* _Exercise_
Your job is to reproduce all of the data exactly.
--- Source records Enclosed Below ---
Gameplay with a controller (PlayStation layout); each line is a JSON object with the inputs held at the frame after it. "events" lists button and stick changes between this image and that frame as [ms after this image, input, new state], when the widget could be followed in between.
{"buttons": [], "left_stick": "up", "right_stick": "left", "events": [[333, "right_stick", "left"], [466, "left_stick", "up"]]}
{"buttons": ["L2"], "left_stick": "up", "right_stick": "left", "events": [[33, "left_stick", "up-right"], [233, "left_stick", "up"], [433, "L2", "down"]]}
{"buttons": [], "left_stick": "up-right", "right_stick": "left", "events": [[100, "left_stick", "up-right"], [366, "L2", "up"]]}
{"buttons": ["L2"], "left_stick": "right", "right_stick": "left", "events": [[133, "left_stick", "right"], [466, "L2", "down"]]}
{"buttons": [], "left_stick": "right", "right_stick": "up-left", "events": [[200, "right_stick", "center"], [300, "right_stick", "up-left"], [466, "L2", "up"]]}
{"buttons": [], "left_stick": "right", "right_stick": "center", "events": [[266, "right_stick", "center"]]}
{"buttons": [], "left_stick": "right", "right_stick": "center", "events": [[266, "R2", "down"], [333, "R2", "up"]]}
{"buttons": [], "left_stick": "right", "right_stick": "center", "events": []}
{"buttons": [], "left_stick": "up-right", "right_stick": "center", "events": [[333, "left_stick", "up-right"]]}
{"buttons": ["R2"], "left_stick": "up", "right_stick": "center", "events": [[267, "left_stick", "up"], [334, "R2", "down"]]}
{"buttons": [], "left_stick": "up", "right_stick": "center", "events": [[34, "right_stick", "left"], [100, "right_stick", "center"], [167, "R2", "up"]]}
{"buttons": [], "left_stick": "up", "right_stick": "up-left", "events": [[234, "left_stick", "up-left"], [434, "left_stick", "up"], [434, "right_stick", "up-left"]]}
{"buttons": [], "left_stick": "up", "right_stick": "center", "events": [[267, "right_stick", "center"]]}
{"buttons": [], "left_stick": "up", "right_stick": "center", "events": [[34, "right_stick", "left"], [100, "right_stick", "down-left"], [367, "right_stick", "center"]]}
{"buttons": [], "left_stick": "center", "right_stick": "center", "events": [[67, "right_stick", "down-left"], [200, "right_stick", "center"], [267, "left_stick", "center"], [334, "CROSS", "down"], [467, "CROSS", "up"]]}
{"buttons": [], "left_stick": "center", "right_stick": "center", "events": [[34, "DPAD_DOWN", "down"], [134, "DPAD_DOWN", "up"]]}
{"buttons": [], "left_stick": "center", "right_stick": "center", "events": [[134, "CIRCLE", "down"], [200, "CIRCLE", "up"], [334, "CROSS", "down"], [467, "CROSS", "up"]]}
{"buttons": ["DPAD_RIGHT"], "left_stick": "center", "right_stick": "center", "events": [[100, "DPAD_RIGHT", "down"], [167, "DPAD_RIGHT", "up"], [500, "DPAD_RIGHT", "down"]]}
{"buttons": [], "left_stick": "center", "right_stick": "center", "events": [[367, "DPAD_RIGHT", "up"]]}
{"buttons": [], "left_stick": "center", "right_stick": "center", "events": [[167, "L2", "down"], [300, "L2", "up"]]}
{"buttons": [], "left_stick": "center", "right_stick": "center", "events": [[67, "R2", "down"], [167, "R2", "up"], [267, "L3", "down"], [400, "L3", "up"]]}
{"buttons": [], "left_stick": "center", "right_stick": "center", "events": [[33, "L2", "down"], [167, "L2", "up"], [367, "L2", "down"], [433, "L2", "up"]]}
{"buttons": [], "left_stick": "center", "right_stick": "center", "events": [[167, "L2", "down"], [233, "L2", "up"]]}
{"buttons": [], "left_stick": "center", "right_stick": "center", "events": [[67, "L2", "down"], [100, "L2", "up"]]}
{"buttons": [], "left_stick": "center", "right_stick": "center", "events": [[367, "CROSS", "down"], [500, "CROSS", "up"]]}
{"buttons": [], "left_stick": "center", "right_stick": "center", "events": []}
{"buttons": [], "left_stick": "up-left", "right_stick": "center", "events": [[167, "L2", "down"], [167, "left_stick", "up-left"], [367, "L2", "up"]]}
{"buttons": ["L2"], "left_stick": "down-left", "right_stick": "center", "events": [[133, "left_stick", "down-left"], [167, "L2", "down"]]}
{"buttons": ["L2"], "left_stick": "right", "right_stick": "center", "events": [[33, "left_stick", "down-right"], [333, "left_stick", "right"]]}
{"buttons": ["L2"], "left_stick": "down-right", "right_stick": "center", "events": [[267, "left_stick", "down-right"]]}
--- End of Enclosed Source records ---
* _Expected answer_
Gameplay with a controller (PlayStation layout); each line is a JSON object with the inputs held at the frame after it. "events" lists button and stick changes between this image and that frame as [ms after this image, input, new state], when the widget could be followed in between.
{"buttons": [], "left_stick": "up", "right_stick": "left", "events": [[333, "right_stick", "left"], [466, "left_stick", "up"]]}
{"buttons": ["L2"], "left_stick": "up", "right_stick": "left", "events": [[33, "left_stick", "up-right"], [233, "left_stick", "up"], [433, "L2", "down"]]}
{"buttons": [], "left_stick": "up-right", "right_stick": "left", "events": [[100, "left_stick", "up-right"], [366, "L2", "up"]]}
{"buttons": ["L2"], "left_stick": "right", "right_stick": "left", "events": [[133, "left_stick", "right"], [466, "L2", "down"]]}
{"buttons": [], "left_stick": "right", "right_stick": "up-left", "events": [[200, "right_stick", "center"], [300, "right_stick", "up-left"], [466, "L2", "up"]]}
{"buttons": [], "left_stick": "right", "right_stick": "center", "events": [[266, "right_stick", "center"]]}
{"buttons": [], "left_stick": "right", "right_stick": "center", "events": [[266, "R2", "down"], [333, "R2", "up"]]}
{"buttons": [], "left_stick": "right", "right_stick": "center", "events": []}
{"buttons": [], "left_stick": "up-right", "right_stick": "center", "events": [[333, "left_stick", "up-right"]]}
{"buttons": ["R2"], "left_stick": "up", "right_stick": "center", "events": [[267, "left_stick", "up"], [334, "R2", "down"]]}
{"buttons": [], "left_stick": "up", "right_stick": "center", "events": [[34, "right_stick", "left"], [100, "right_stick", "center"], [167, "R2", "up"]]}
{"buttons": [], "left_stick": "up", "right_stick": "up-left", "events": [[234, "left_stick", "up-left"], [434, "left_stick", "up"], [434, "right_stick", "up-left"]]}
{"buttons": [], "left_stick": "up", "right_stick": "center", "events": [[267, "right_stick", "center"]]}
{"buttons": [], "left_stick": "up", "right_stick": "center", "events": [[34, "right_stick", "left"], [100, "right_stick", "down-left"], [367, "right_stick", "center"]]}
{"buttons": [], "left_stick": "center", "right_stick": "center", "events": [[67, "right_stick", "down-left"], [200, "right_stick", "center"], [267, "left_stick", "center"], [334, "CROSS", "down"], [467, "CROSS", "up"]]}
{"buttons": [], "left_stick": "center", "right_stick": "center", "events": [[34, "DPAD_DOWN", "down"], [134, "DPAD_DOWN", "up"]]}
{"buttons": [], "left_stick": "center", "right_stick": "center", "events": [[134, "CIRCLE", "down"], [200, "CIRCLE", "up"], [334, "CROSS", "down"], [467, "CROSS", "up"]]}
{"buttons": ["DPAD_RIGHT"], "left_stick": "center", "right_stick": "center", "events": [[100, "DPAD_RIGHT", "down"], [167, "DPAD_RIGHT", "up"], [500, "DPAD_RIGHT", "down"]]}
{"buttons": [], "left_stick": "center", "right_stick": "center", "events": [[367, "DPAD_RIGHT", "up"]]}
{"buttons": [], "left_stick": "center", "right_stick": "center", "events": [[167, "L2", "down"], [300, "L2", "up"]]}
{"buttons": [], "left_stick": "center", "right_stick": "center", "events": [[67, "R2", "down"], [167, "R2", "up"], [267, "L3", "down"], [400, "L3", "up"]]}
{"buttons": [], "left_stick": "center", "right_stick": "center", "events": [[33, "L2", "down"], [167, "L2", "up"], [367, "L2", "down"], [433, "L2", "up"]]}
{"buttons": [], "left_stick": "center", "right_stick": "center", "events": [[167, "L2", "down"], [233, "L2", "up"]]}
{"buttons": [], "left_stick": "center", "right_stick": "center", "events": [[67, "L2", "down"], [100, "L2", "up"]]}
{"buttons": [], "left_stick": "center", "right_stick": "center", "events": [[367, "CROSS", "down"], [500, "CROSS", "up"]]}
{"buttons": [], "left_stick": "center", "right_stick": "center", "events": []}
{"buttons": [], "left_stick": "up-left", "right_stick": "center", "events": [[167, "L2", "down"], [167, "left_stick", "up-left"], [367, "L2", "up"]]}
{"buttons": ["L2"], "left_stick": "down-left", "right_stick": "center", "events": [[133, "left_stick", "down-left"], [167, "L2", "down"]]}
{"buttons": ["L2"], "left_stick": "right", "right_stick": "center", "events": [[33, "left_stick", "down-right"], [333, "left_stick", "right"]]}
{"buttons": ["L2"], "left_stick": "down-right", "right_stick": "center", "events": [[267, "left_stick", "down-right"]]}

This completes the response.